Yet, when it comes to males... although I know the principals are the same, until recently I've never experienced or had close association with men who consciously played with gender. I was speaking with a friend once about it. I told him that I was worried, not about raising a "sissy-boy" as he suggested, but about raising a boy who didn't know how to move through the world of gender with confidence and grace. Our donor has what I would call a fluid gender expression, and I know that he would be an invaluable resource for us, but still I was worried. I worry that I won't know how to guide a boy through the repercussions of gender backlash. I worry that I won't be able to handle the consequences of putting my boy in a salmon dress. I can handle a stranger thinking my girl is a boy, can I handle that same stranger thinking my boy is a girl?

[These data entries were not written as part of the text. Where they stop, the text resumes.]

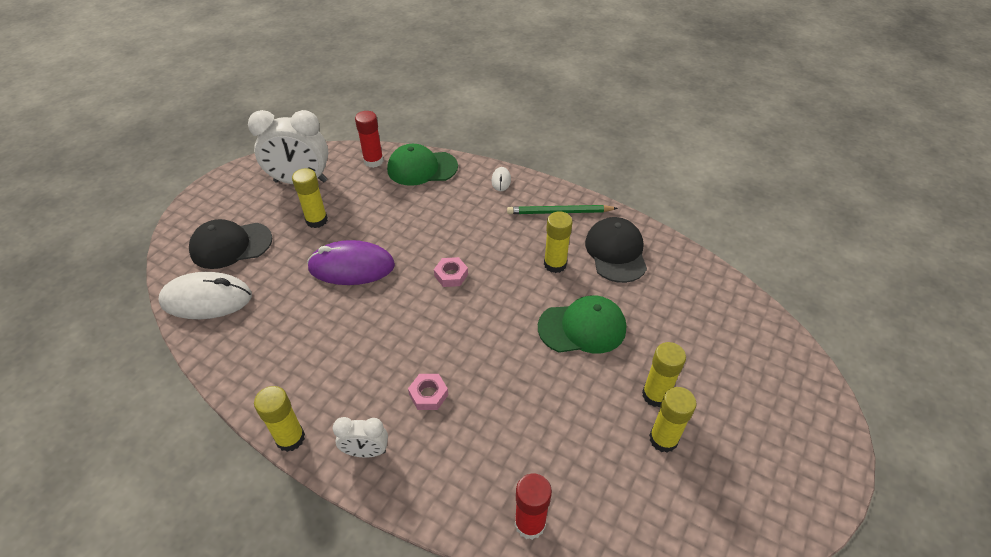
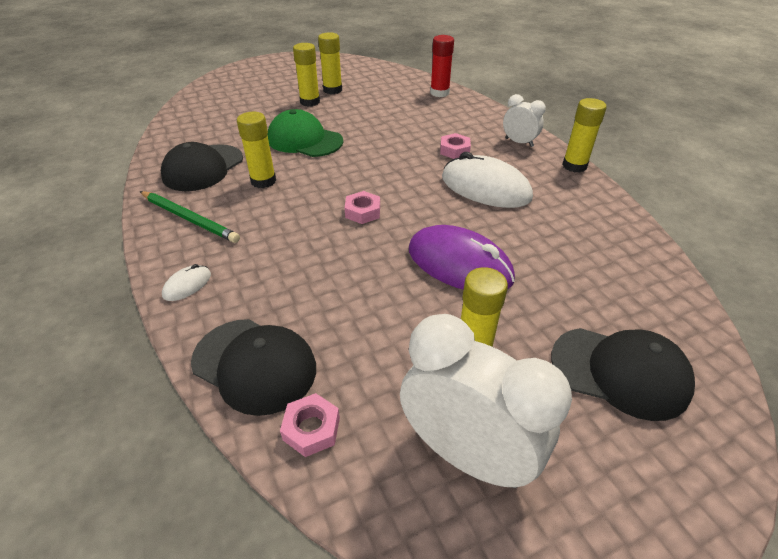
camera: 145 degrees left, 5 degrees down
white mouse [158,272,252,319] -> white mouse moved to [442,152,533,208]
red glue stick [355,111,384,168] -> pink nut [280,393,340,457]
green cap [387,144,458,186] -> black cap [191,319,316,416]

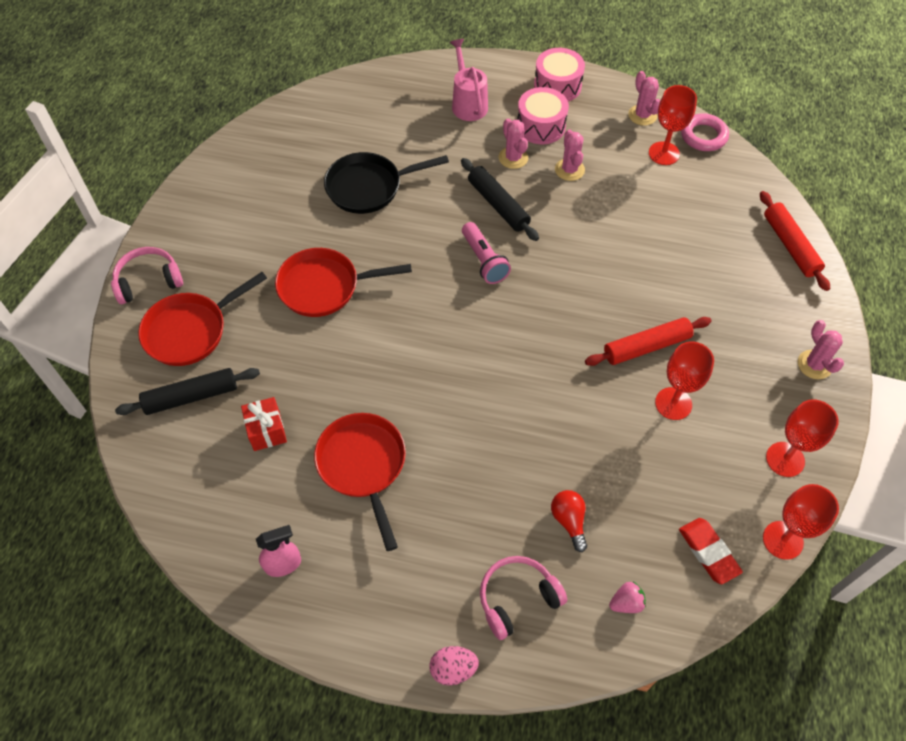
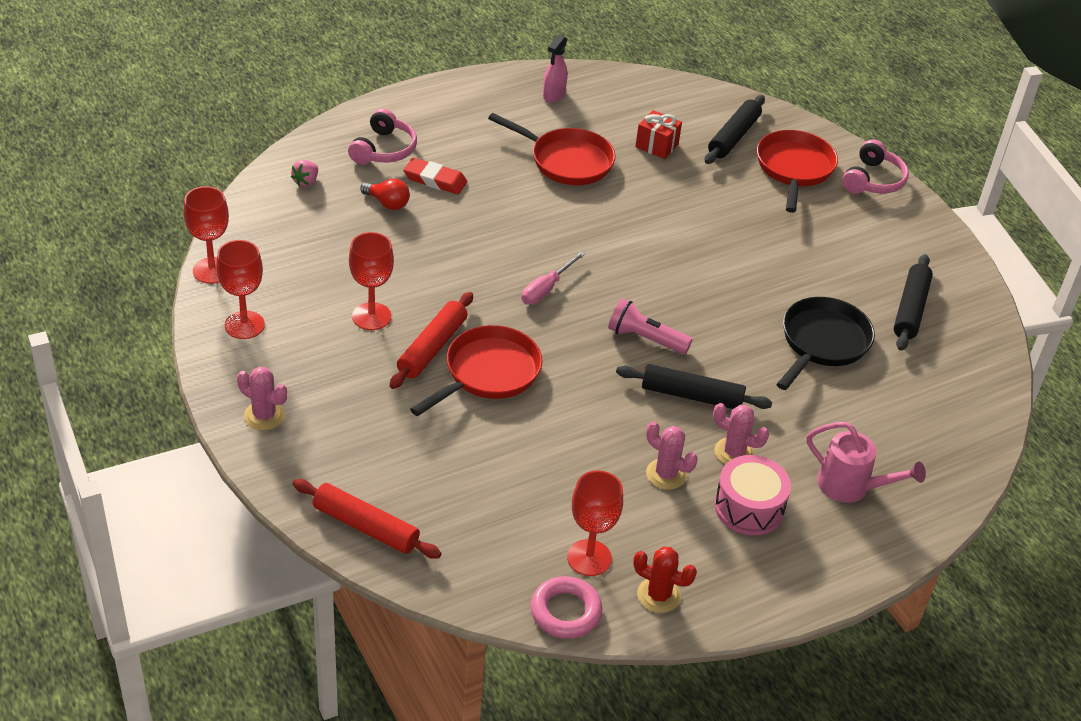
camera: 135 degrees right, 15 degrees down
red pan [275,248,412,317] -> red pan moved to [410,325,542,416]
pink egg [429,646,479,686] -> none
pink drum [534,48,585,102] -> none
pink cactus [628,71,660,126] -> red cactus [633,547,697,613]
red eraser [679,518,743,584] -> red eraser moved to [403,158,467,194]
none -> pink screwdriver [521,251,585,304]
none -> black rolling pin [894,254,933,351]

People sometimes express surprise that Julia wears pink and little dresses. Before our showers, we told people emphatically that we didn't want pink. We were hoping to avoid a deluge of insipid, frilly, Disney treacle. It didn't work. The people who honored our request were the people who wouldn't have given that stuff anyway. So we ended up with pink things -- most of which we returned. But pink is just a color, and it's a pretty one. So Julia wears it. We choose to make her wardrobe choices just that -- choices. What can she move in? What is she comfortable in? What is easy to wash? What looks good on her? We relaxed our stance on pink because not to do so would be taking an element of choice and turning it into a reflex. It wouldn't be bending gender to use, it would be rigidly enforcing gender rules through avoidance.
So, now as we consider adding another child to our family, it's occurred to me that I wouldn't be devastated to find myself pregnant with a boy. I only hope that we'll be able to make our clothing choices on his behalf true choices and not just knee-jerk reactions.
Although, I do have to you, we're not putting him in blue.